Graphic Novel, Historical Fiction, Fantasy, Young Adult, Middle Grade


All Ages

Author’s Worldview


Year Published



Superheroes, crime, justice, faith, action, adventure, truth, courage


Reviewed by

Corinna Turner

This is another excellent production from Voyage Comics, skillfully bridging the gap between Christian and secular fare.

Martin Claver has overcome the debilitating leg injury he sustained as an ace fighter pilot in World War I to rise from the ashes as the Phantom Phoenix, dedicated to fighting crime in lawless 1920s Chicago. But when he uncovers evidence of corruption among the police—who don’t appreciate his efforts—he may need the assistance of new acquaintance Josephine Wilson, a female officer and a trailblazer in the Chicago Police Department.

This exciting beginning takes the reader back to the roots of superhero stories with its classic setting and a refreshingly clear-cut moral focus lost from more recent superhero offerings.

Themes of justice, courage, and seeking God’s will make this book attractive to all devout Christians. Also, Martin/The Phantom Phoenix is a devout Catholic who turns to a holy old priest for advice. Catholics may also appreciate how very humble our hero is, evoking St. Joseph. Formerly homeless, he now lives in a church basement/boiler room and works as a church janitor. Heroine Josephine is brave, kind, and feminine, immediately raising the reader’s hopes for friendship (or more!) with Martin. Elements such as this enliven and refresh the otherwise timeless superhero-fighting-corruption plot.

Although the holy old priest and the other cops, villains, etcetera are white, our protagonists are both black, inspired by real historical figures, Eugene Bullard and Grace Wilson, but, just to make it doubly refreshing, nothing is made of this fact. It simply is.
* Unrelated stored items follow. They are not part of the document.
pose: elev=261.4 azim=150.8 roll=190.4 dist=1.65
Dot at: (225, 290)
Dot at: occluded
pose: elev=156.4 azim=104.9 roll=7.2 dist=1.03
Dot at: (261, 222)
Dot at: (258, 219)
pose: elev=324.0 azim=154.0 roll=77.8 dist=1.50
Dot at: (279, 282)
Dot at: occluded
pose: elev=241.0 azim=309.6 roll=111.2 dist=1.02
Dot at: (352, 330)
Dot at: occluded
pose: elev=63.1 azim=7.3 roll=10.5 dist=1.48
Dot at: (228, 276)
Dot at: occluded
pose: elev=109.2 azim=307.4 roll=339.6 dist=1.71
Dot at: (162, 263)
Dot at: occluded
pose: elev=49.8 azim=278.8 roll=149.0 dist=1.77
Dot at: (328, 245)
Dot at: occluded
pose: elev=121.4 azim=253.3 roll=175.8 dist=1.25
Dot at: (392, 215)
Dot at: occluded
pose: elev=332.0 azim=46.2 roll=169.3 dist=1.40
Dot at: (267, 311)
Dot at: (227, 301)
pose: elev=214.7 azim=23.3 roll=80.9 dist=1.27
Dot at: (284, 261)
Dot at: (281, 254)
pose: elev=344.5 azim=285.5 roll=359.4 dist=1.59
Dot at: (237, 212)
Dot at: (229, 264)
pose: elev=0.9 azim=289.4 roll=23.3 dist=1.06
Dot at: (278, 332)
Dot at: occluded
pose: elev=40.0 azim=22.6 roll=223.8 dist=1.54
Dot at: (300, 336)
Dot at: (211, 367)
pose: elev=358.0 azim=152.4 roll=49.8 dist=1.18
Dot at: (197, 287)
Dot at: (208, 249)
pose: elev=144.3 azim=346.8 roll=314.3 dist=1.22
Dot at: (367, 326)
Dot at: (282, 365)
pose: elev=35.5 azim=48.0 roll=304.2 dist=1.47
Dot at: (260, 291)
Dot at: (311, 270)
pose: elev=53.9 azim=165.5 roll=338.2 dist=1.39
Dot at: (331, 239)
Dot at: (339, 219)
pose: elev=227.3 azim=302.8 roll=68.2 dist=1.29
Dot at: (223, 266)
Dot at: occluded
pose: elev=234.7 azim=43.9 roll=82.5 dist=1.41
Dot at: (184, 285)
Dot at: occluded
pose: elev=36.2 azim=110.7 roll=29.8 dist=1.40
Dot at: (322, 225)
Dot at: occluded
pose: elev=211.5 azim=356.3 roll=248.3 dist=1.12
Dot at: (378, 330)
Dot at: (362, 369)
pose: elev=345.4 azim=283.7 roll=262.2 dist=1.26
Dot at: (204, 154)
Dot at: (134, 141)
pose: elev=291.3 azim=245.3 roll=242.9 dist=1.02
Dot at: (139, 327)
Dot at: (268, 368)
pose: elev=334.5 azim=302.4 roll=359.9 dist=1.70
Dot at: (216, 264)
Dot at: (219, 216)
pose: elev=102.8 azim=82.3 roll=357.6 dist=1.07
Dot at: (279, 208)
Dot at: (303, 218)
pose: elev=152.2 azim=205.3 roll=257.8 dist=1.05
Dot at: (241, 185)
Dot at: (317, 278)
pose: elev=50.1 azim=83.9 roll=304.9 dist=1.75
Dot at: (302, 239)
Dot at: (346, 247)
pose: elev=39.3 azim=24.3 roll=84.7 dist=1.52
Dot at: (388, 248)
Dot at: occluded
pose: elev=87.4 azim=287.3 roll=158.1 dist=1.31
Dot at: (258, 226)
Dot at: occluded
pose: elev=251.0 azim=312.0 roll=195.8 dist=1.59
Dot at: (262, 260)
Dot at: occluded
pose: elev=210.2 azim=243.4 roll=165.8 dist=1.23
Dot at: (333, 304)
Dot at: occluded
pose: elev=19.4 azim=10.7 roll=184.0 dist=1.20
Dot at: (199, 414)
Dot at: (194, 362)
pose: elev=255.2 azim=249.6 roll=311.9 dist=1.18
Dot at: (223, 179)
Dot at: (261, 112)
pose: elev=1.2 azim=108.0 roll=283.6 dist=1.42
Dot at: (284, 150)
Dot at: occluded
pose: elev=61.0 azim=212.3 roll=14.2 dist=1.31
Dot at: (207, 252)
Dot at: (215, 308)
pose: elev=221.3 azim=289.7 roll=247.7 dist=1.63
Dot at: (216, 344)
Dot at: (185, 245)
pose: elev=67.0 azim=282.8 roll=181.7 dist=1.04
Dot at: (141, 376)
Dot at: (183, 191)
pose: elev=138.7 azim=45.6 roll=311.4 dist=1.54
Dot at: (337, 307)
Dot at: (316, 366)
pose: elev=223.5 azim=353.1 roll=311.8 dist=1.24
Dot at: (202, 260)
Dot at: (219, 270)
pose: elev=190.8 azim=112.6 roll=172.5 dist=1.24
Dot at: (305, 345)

The images are well-drawn, and I read the book in one go. This first issue sets up interesting characters and leaves a strong desire for more. The text is not so subtle in getting points across as in a full-length work, but with limited space, every word in a comic book has to count.

The Christian content, though clearly present, is equivalent to what might be found in original classic comics, therefore this book would suit most Secular readers as well as Catholics, as long as they like superheroes and comic books with a moral focus. It will especially suit fans of classic comics. Readers of all ages will enjoy this book, from children right through to adults, and issue 2 is already out.

If you’re fed up with the increasingly grey morality of modern superhero stories, this gripping new comic book series with refreshingly likeable characters is for you.